In the historical particularity of global connections, domination and discipline come into their own, but not always in the forms laid out by their proponents. The empirical realities in all their particularities can never live up to the myth. In action, people put their concepts and categories into ostensive relations to the world. Having its own properties, the world may then prove intractable. It can well defy the concepts that are indexed to it. Man’s symbolic hubris becomes a great gamble played with empirical realities.

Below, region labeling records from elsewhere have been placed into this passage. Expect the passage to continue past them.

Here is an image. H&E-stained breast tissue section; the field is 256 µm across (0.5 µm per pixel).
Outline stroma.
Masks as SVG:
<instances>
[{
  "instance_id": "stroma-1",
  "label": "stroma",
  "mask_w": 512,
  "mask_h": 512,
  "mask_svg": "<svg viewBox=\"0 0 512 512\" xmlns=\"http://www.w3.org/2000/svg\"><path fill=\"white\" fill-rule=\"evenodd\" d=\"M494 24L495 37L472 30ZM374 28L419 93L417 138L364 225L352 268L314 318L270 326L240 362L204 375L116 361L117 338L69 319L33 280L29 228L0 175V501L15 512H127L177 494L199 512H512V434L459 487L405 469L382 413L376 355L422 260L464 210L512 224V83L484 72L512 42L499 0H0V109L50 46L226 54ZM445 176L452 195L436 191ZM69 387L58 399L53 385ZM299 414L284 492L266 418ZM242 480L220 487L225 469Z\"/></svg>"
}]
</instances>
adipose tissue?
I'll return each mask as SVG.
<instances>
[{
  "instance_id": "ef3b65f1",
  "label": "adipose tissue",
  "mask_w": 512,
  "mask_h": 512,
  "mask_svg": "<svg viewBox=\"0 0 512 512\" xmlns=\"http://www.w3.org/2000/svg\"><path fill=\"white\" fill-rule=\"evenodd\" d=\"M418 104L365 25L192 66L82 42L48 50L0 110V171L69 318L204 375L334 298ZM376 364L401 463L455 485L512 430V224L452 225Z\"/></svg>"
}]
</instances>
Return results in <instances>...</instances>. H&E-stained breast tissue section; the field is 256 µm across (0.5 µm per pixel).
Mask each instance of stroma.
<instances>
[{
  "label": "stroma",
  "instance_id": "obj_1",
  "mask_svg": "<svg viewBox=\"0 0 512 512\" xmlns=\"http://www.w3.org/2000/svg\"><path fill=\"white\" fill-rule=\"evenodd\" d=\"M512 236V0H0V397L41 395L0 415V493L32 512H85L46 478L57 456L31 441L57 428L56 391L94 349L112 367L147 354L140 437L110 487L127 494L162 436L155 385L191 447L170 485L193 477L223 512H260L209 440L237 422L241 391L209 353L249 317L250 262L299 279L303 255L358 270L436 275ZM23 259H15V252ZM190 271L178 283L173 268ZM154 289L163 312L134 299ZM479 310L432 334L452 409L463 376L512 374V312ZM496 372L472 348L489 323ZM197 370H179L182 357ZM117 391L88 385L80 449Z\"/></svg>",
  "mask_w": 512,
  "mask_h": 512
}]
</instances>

The gamble is that referential action, by placing a priori concepts in correspondence with external objects, will imply some unforseen effects which cannot be ignored. Culture are continually co-produced in the interactions I call “friction”: the awkward, unequal, unstable, and creative qualities of interconnection across difference. We have seen that such “working disagreements” may entail some arrangement of conflicting intentions and interpretations, even as the meaningful relationships so established conflict with established relationships. My goal is to grasp the productive moment of this misunderstanding. Cultural forms are persistent but unpredictable effects of global encounters across difference, and I stress the importance of cross-cultural and long-distance encounters in forming everything we know as culture — a confrontation of cultures affords a privileged occasion for seeing very common types of historical chance en clair. In this generative unfolding, the basic concepts are taken through successive stages of combination and recombination, along the way producing novel and synthetic terms.”